I remember reading a comment somewhere a while back that said something along
the lines of "computer science has been mostly completed since the 80s".

Now, I'm not sure how true that is, and I'm smart enough not to believe it
literally, but I do understand the sentiment.

------
qualsiasi
(Europe / Tech)

1\. HR is not tech-savy and most of the time does look for distinguished
engineers at the price of an intern

2\. Salary is always on the low side, and salary range is almost never
included in the job posting

3\. Companies are not considering their employees an asset, but a liability

------
JSeymourATL
> for both job-posters and job-seekers...

Chiefly, that Hiring Managers & Executives are almost completely divorced from
the actual process of identifying, assessing, and attracting people.

They leave this grunt work to Human Resource Flunkies and Recruiter Bozos
(wrongly believing that's HR job).

Yet, executives who get this right-- take an intensely methodical, personal,
hands-on approach.

THE ELUSIVE FORMULA FOR GREAT HIRING > [https://mastersofscale.com/#/aneel-
bhusri-the-elusive-formul...](https://mastersofscale.com/#/aneel-bhusri-the-
elusive-formula-for-great-hiring)

------
theriddlr
Non-technical people doing the hiring. Keyword bingo and thinking Java and
JavaScript are the same thing. The endless search for a unicorn or Goldilocks
hiring (not unqualified, but not too good either).
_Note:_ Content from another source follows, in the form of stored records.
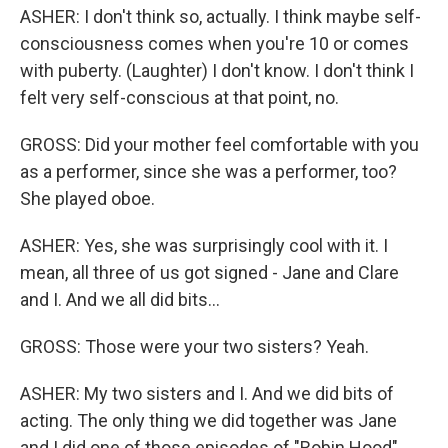
ASHER: I don't think so, actually. I think maybe self-
consciousness comes when you're 10 or comes
with puberty. (Laughter) I don't know. I don't think I
felt very self-conscious at that point, no.
GROSS: Did your mother feel comfortable with you
as a performer, since she was a performer, too?
She played oboe.
ASHER: Yes, she was surprisingly cool with it. I
mean, all three of us got signed - Jane and Clare
and I. And we all did bits...
GROSS: Those were your two sisters? Yeah.
ASHER: My two sisters and I. And we did bits of
acting. The only thing we did together was Jane
and I did one of those episodes of "Robin Hood"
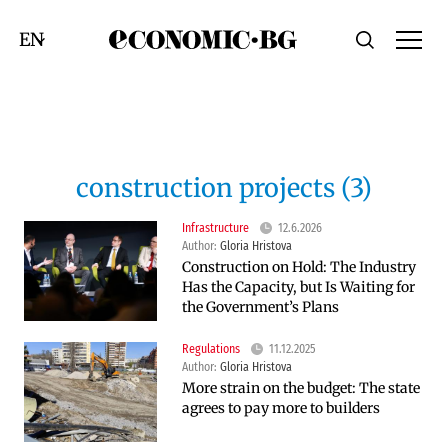
Economic.bg
Search
Смяна на език
construction projects (3)
Infrastructure
12.6.2026
Author:
Gloria Hristova
Construction on Hold: The Industry
Has the Capacity, but Is Waiting for
the Government’s Plans
Regulations
11.12.2025
Author:
Gloria Hristova
More strain on the budget: The state
agrees to pay more to builders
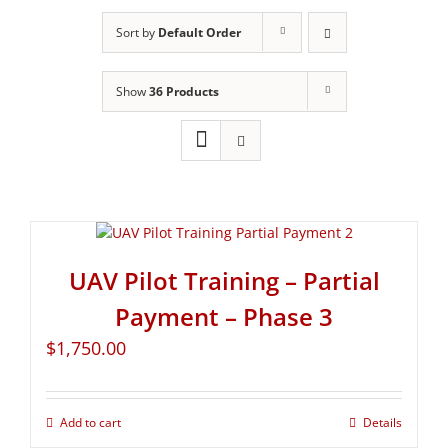
Sort by
Default Order
Show
36 Products
UAV Pilot Training – Partial
Payment – Phase 3
$
1,750.00
Add to cart
Details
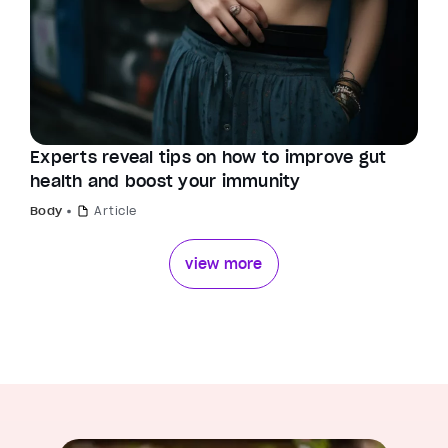
Experts reveal tips on how to improve gut
health and boost your immunity
Body
Article
view more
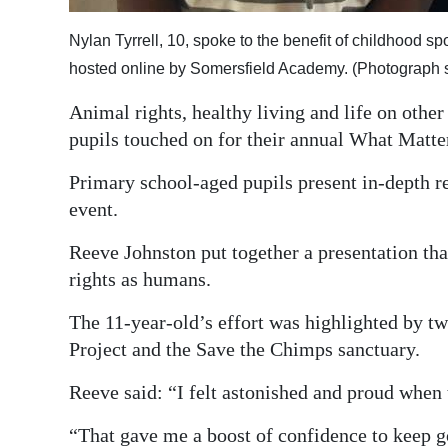
Digital
Nylan Tyrrell, 10, spoke to the benefit of childhood sp
edition
hosted online by Somersfield Academy. (Photograph 
RGMags
Animal rights, healthy living and life on othe
pupils touched on for their annual What Matte
Drive
For
Primary school-aged pupils present in-depth re
Change
event.
Reeve Johnston put together a presentation th
rights as humans.
The 11-year-old’s effort was highlighted by t
Project and the Save the Chimps sanctuary.
Reeve said: “I felt astonished and proud when 
“That gave me a boost of confidence to keep g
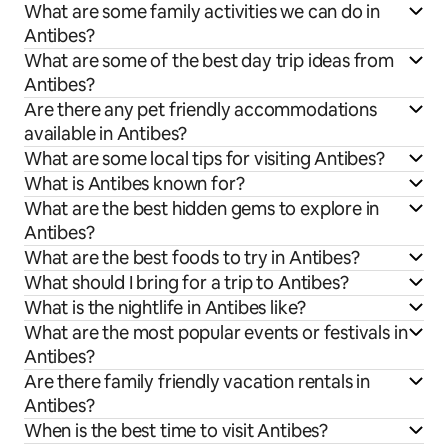
What are some family activities we can do in
Antibes?
What are some of the best day trip ideas from
Antibes?
Are there any pet friendly accommodations
available in Antibes?
What are some local tips for visiting Antibes?
What is Antibes known for?
What are the best hidden gems to explore in
Antibes?
What are the best foods to try in Antibes?
What should I bring for a trip to Antibes?
What is the nightlife in Antibes like?
What are the most popular events or festivals in
Antibes?
Are there family friendly vacation rentals in
Antibes?
When is the best time to visit Antibes?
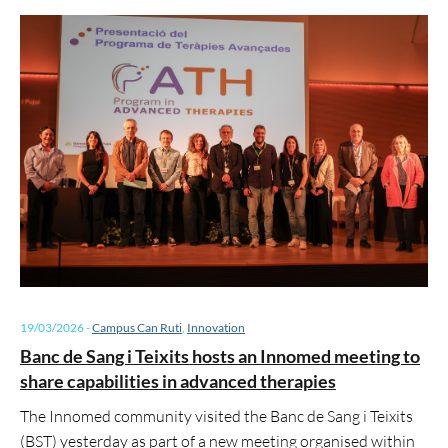
19/03/2026
-
Campus Can Ruti
,
Innovation
Banc de Sang i Teixits hosts an Innomed meeting to
share capabilities in advanced therapies
The Innomed community visited the Banc de Sang i Teixits
(BST) yesterday as part of a new meeting organised within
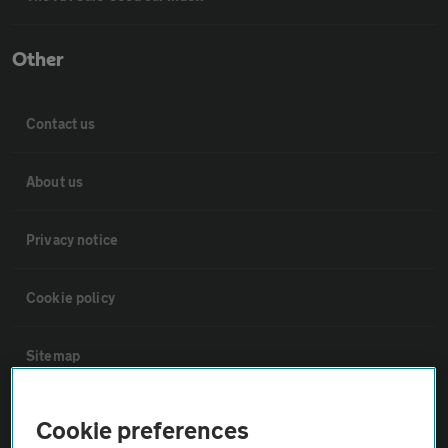
Other
Contact us
About us
Privacy notice
Cookie policy
Sitemap
Vehicle Inspections
Cookie preferences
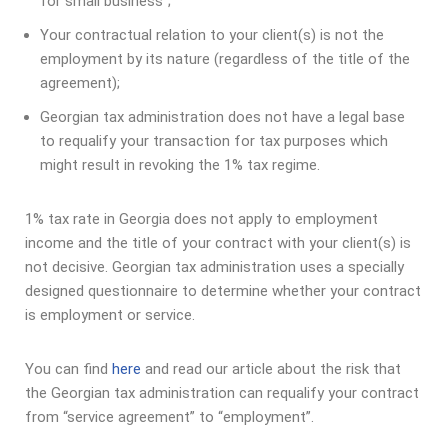
for small business”;
Your contractual relation to your client(s) is not the
employment by its nature (regardless of the title of the
agreement);
Georgian tax administration does not have a legal base
to requalify your transaction for tax purposes which
might result in revoking the 1% tax regime.
1% tax rate in Georgia does not apply to employment
income and the title of your contract with your client(s) is
not decisive. Georgian tax administration uses a specially
designed questionnaire to determine whether your contract
is employment or service.
You can find
here
and read our article about the risk that
the Georgian tax administration can requalify your contract
from “service agreement” to “employment”.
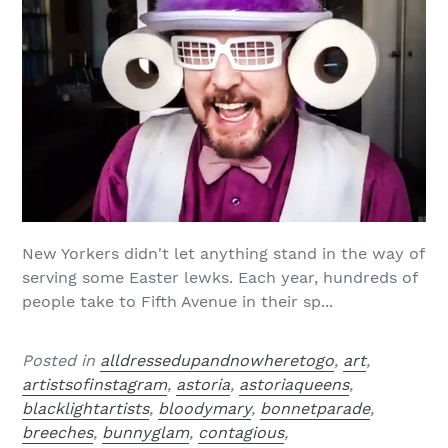
New Yorkers didn't let anything stand in the way of
serving some Easter lewks. Each year, hundreds of
people take to Fifth Avenue in their sp...
Posted in
alldressedupandnowheretogo
,
art
,
artistsofinstagram
,
astoria
,
astoriaqueens
,
blacklightartists
,
bloodymary
,
bonnetparade
,
breeches
,
bunnyglam
,
contagious
,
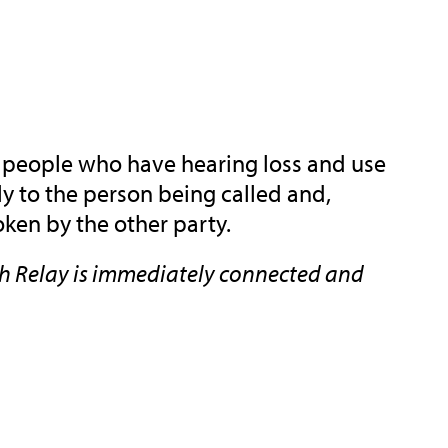
or people who have hearing loss and use
ly to the person being called and,
ken by the other party.
gh Relay is immediately connected and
HR lacking EQ when they
reject with weak white lies – this reflects badly on the company when the
candidate is more qualified in the future.

------
lkiernan
Job-posters lie, job-seekers lie.

------
tempsdlfkjs
1\. Wanting to hire people that can scale to millions of users when you only
have less than 10,000 users

2\. Agism

------
isaaafc
For software engineering, whiteboard tests/leetcode questions.